- _Work item_
List every starred item in the commit message of the patch below.

- _Text shown_
From dc31e20925064e9434cd5f879fc354ae51e355aa Mon Sep 17 00:00:00 2001
From: Anatoliy Talamanov <anatoliy.talamanov@intel.com>
Date: Thu, 18 Mar 2021 23:33:19 +0300
Subject: [PATCH] Merge pull request #19709 from
 TolyaTalamanov:at/async-inferlist-infer2

G-API: Implement async version for InferList & Infer2

* Implement async version for InferList & Infer2

* Fix warning

* Fix bug with roi ordering

* Post input meta instead of empty

* Fix comments to review
---
 modules/gapi/src/backends/ie/giebackend.cpp   | 299 +++++++++---------
 .../gapi/test/infer/gapi_infer_ie_test.cpp    |   2 -
 2 files changed, 149 insertions(+), 152 deletions(-)
diff --git a/modules/gapi/src/backends/ie/giebackend.cpp b/modules/gapi/src/backends/ie/giebackend.cpp
index 3af09d4381..0fb7062fce 100644
--- a/modules/gapi/src/backends/ie/giebackend.cpp
+++ b/modules/gapi/src/backends/ie/giebackend.cpp
@@ -18,6 +18,7 @@
 
 #include <functional>
 #include <unordered_set>
+#include <atomic>
 
 #include <ade/util/algorithm.hpp>
 
@@ -289,7 +290,7 @@ public:
     }
 
     template<typename T>
-     std::vector<T>& outVecR(std::size_t output) {
+    std::vector<T>& outVecR(std::size_t output) {
         return outVecRef(output).wref<T>();
     }
 
@@ -298,8 +299,9 @@ public:
     const cv::Mat&        inMat  (std::size_t input) const;
     const cv::MediaFrame& inFrame(std::size_t input) const;
 
-    cv::Mat&     outMatR(std::size_t idx);
-    cv::GRunArgP output (std::size_t idx);
+    const cv::GRunArg& input  (std::size_t idx) const;
+          cv::GRunArgP output (std::size_t idx);
+          cv::Mat&     outMatR(std::size_t idx);
 
     const IEUnit                          &uu;
     cv::gimpl::GIslandExecutable::IOutput &out;
@@ -385,6 +387,10 @@ cv::GRunArgP IECallContext::output(std::size_t idx) {
     return m_output_objs[idx].second;
 };
 
+const cv::GRunArg& IECallContext::input(std::size_t idx) const {
+    return m_input_objs[idx].second;
+}
+
 cv::detail::VectorRef& IECallContext::outVecRef(std::size_t idx) {
     return cv::util::get<cv::detail::VectorRef>(m_results.at(idx));
 }
@@ -424,7 +430,6 @@ cv::GArg IECallContext::packArg(const cv::GArg &arg) {
     }
 }
 
-
 struct IECallable {
     static const char *name() { return "IERequestCallable"; }
     using Run = std::function<void(std::shared_ptr<IECallContext>, cv::gimpl::ie::RequestPool&)>;
@@ -513,7 +518,7 @@ public:
 
     explicit RequestPool(std::vector<InferenceEngine::InferRequest>&& requests);
 
-    void execute(Task&& t, bool async = true);
+    void execute(Task&& t);
     void waitAndShutdown();
 
 private:
@@ -531,23 +536,12 @@ cv::gimpl::ie::RequestPool::RequestPool(std::vector<InferenceEngine::InferReques
         }
     }
 
-void cv::gimpl::ie::RequestPool::execute(cv::gimpl::ie::RequestPool::Task&& t, bool async) {
+void cv::gimpl::ie::RequestPool::execute(cv::gimpl::ie::RequestPool::Task&& t) {
     size_t id = 0u;
     m_idle_ids.pop(id);
 
     auto& request = m_requests[id];
 
-    // FIXME: This WA should be removed after supporting async mode for InferList and Infer2.

- _Record excerpts_

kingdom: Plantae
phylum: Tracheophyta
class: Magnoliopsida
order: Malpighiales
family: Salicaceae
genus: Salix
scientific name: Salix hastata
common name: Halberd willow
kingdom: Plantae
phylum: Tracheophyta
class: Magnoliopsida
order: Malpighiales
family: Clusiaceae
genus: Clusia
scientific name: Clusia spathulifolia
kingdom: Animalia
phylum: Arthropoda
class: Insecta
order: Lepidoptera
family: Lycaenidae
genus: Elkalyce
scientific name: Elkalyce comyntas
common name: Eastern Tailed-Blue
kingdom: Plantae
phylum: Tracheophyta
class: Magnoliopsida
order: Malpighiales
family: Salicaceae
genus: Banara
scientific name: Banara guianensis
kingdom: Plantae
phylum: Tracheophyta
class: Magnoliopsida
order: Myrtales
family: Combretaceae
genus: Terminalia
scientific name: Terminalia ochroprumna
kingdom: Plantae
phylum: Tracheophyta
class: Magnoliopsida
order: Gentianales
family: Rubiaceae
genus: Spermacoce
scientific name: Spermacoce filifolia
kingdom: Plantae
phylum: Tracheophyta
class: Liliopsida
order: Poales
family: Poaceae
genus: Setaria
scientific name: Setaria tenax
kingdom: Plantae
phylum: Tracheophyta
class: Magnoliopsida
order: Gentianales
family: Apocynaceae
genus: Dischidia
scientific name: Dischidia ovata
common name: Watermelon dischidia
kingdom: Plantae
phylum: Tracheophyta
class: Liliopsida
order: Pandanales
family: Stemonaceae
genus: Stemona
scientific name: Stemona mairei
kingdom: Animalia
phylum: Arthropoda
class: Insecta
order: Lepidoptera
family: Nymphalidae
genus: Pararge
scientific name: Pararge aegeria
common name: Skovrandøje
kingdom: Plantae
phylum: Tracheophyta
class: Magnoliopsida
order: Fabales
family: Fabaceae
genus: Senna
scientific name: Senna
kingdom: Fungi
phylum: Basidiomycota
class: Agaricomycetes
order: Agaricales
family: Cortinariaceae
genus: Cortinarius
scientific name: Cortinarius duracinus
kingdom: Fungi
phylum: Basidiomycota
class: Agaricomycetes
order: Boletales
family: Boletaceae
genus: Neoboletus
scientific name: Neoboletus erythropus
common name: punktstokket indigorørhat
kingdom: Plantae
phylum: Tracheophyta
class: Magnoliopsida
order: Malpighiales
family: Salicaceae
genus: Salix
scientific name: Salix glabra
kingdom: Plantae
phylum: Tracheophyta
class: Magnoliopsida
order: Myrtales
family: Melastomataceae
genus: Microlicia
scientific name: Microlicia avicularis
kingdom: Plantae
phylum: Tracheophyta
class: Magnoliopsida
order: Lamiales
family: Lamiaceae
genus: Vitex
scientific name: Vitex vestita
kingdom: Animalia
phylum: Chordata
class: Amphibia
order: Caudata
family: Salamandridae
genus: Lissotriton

- _Answer area_
- Implement async version for InferList & Infer2
- Fix warning
- Fix bug with roi ordering
- Post input meta instead of empty
- Fix comments to review